They're very beautiful. And don't be offended. You didn't see the other thread. We've just had a lot of discussion on here recently about the dangers of having them outside without a harness and would hate for anything to happen to your birds. I had one get away and her wings were clipped and she showed no interest in flying before. One day she went straight over the fence and there was no wind. They're birds and their instinct is to fly. Luckily I got her back but it scared me enough to learn my lesson. They are very cute.


----------



## Renae (Feb 9, 2008)

Next time, please add a warning to your post. I don't want members seeing this and thinking everyone can do it without knowing the risks.


----------



## birdluv (Jul 31, 2007)

Your tiels are gorgeous.


----------



## MeanneyFids (Aug 24, 2010)

honestly, i dont take mine out without the harness or cage. anything can happen. i know you know your birds, just like i know mine... but these people are being kind enough to care to warn you about the risks. its kinda rude of you to get mad. theyre just concerned cuz theyve experienced cockatiel loss and they dont want to see it happen to yours. its not only sad for the owner, but very sad for the birds. they cant survive that long in the wild. its endangering them with that ever so small risk. let me tell you something. dally, my clipped female is rediculously calm outside--she loves it. i was walking her through a park on her leash and harness and she saw a gull which spooked her. shes usually never ever jumpy about things like that and she tried to bolt when it made noise. i wasnt expecting it to happen and i wouldve lost her if she wasnt on harness. you should be more cautious and not take the risk. and as an environmentalist, i will tell you, non native species destroy the ecosystems. its not worth the risk. but whatever. should you decide to not take heed to these peoples warnings, thats your fault. you wanna risk it, go ahead--but dont say anyone here didnt warn you.

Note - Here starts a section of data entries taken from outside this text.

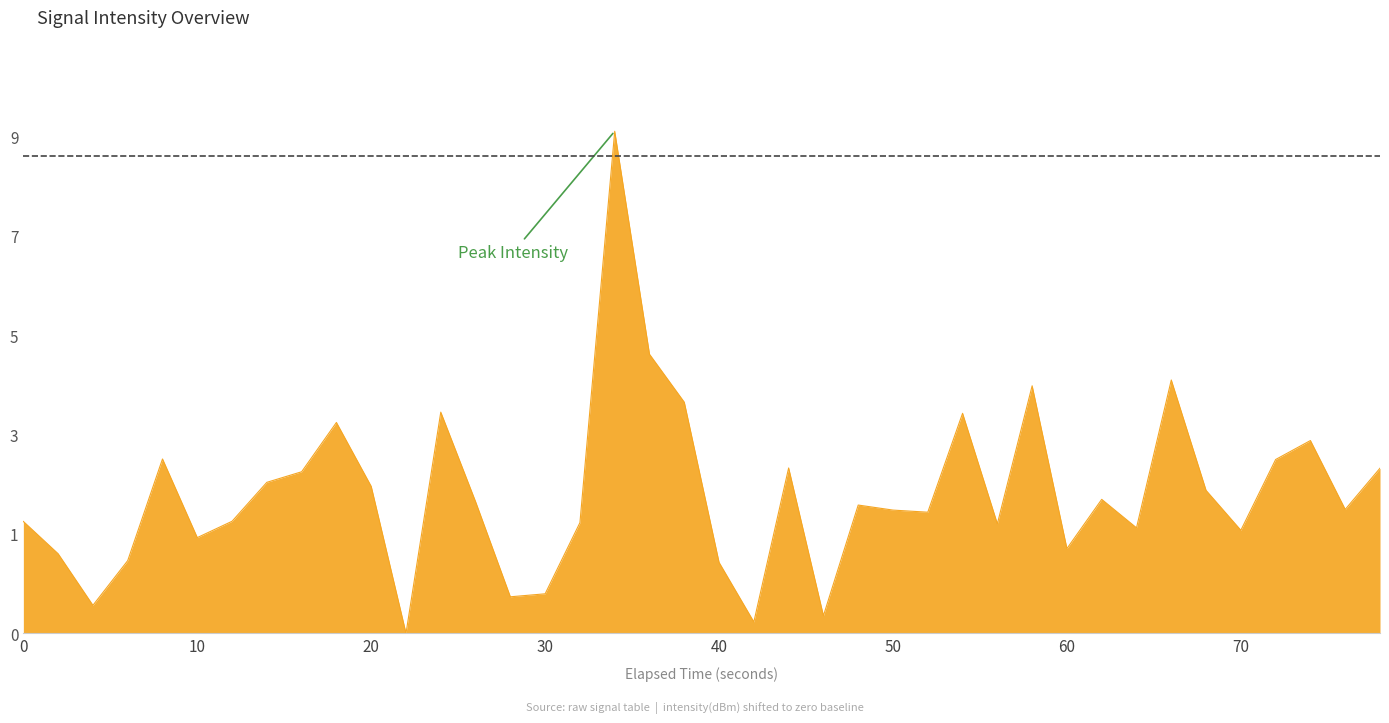

What is the sum of all values?

101.3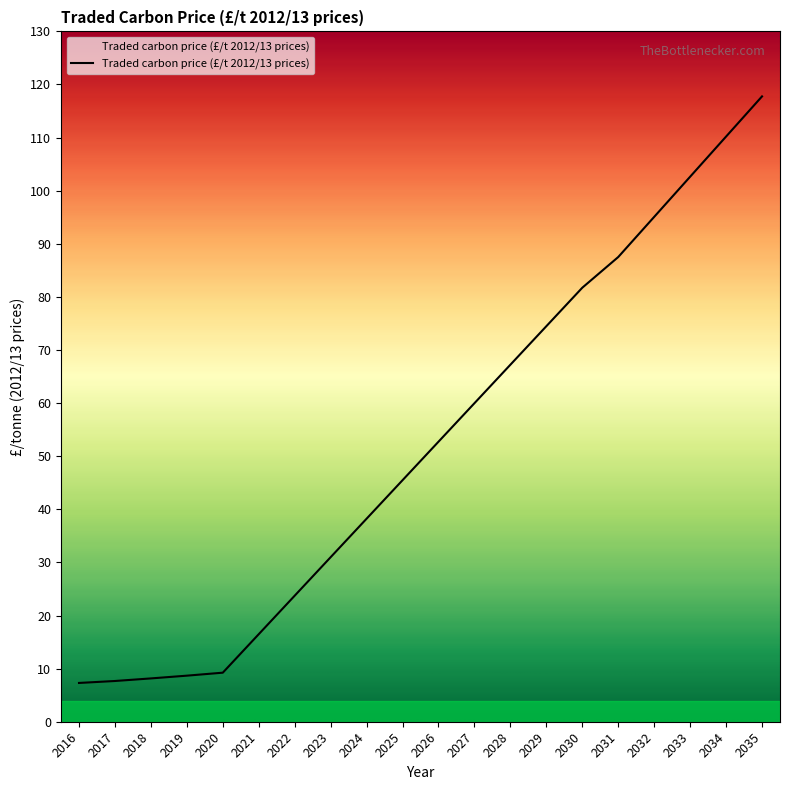

True or false: there are more than 2 points higher than both neighbors.

False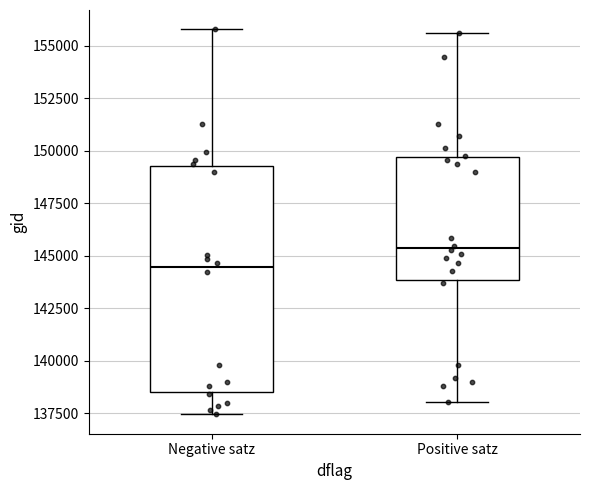

Reading left to right, transcribe this box plot: for each box, give where its median line is, the range the box spans, and where its two whiskers end, as read against the y-axis. The values are not printed on the chart, so give them approximately, as read against the axis.

Negative satz: median 144500, box 138500 to 149500, whiskers 137500 to 156000
Positive satz: median 145500, box 144000 to 149500, whiskers 138000 to 155500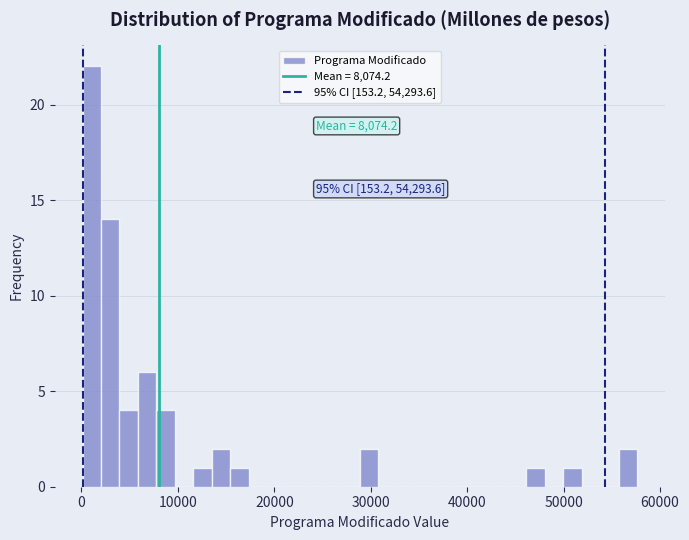

Read against the x-axis, roughly where is the centre of the tallest bar?

1000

they are very very nice birds and were only all saying these things cuz were concerned. if we werent, we wouldnt have said anything. we just dont want another bird owner to go through the heartbreak.


----------



## tielmom (Aug 4, 2010)

Well said Dallytsuka...we WERE concerned.


----------



## MeanneyFids (Aug 24, 2010)

i know. and its a bit upsetting that people take that concern in the wrong way.


----------



## mpayjr (Aug 16, 2010)

Those are beautiful birds! The pastel white face is my favorite! I wish we had more variety of cockatiels like that in CT!


----------



## brittbritt (Oct 25, 2008)

They are very gorgeous. 

Freak things can always happen, a wild animal startling them or like the others said a gust of wind. I would imagine if the worst happened you would be very sad over them being gone. I'm just speaking from experience because as a child my mom's tiel did fly off even though he was clipped. It was heartbreaking worrying if he was being fed and knowing he must be so scared.


----------



## kat (Jul 7, 2009)

What about hawks? you wont see a hawk coming and their wont be anything you could do about it once a hawk has your bird. White tiels especially stick out like a sore thumb to a hawk. Whats worse is you would know that your bird would be dead. If they just fly away you could at least hope that they found a new home. No pet should be outside with out a leash besides dogs in a dog park or fenced back yard.


----------



## MeanneyFids (Aug 24, 2010)

yeah, hawks are another issue. watching americas funniest videos they had a not so funny clip. some kid brought their hamster out and a huge red tailed hawk dove down and took it!


----------



## tielmom (Aug 4, 2010)

Why in the world would that be on AFV...that is not funny AT ALL 
When my Snickers got out, he was up in a tree and we chased him for hours...I WATCHED as a hawk swooped down out of nowhere and nearly got my tiel. :blink: It was so fast and I could hardly believe that Snickers got away...the hawk was coming right at him and he managed to get away. I was so upset and angry...I usually love hawks because they are beautiful creatures and he was just doing what comes natural for him, but that was my baby and I literally threw a huge can of tea at him. Anyway, it was so awful to see that happen. I never did find my Snickers and I think of him often.


----------



## MeanneyFids (Aug 24, 2010)

we are essentially parent figures to our pets... i dont blame you for the anger, i even respect and love hawks, red tailed hawks are my favourite animal but if one ever went towards any pet of mine boy would i be pretty miffed at that bird!


----------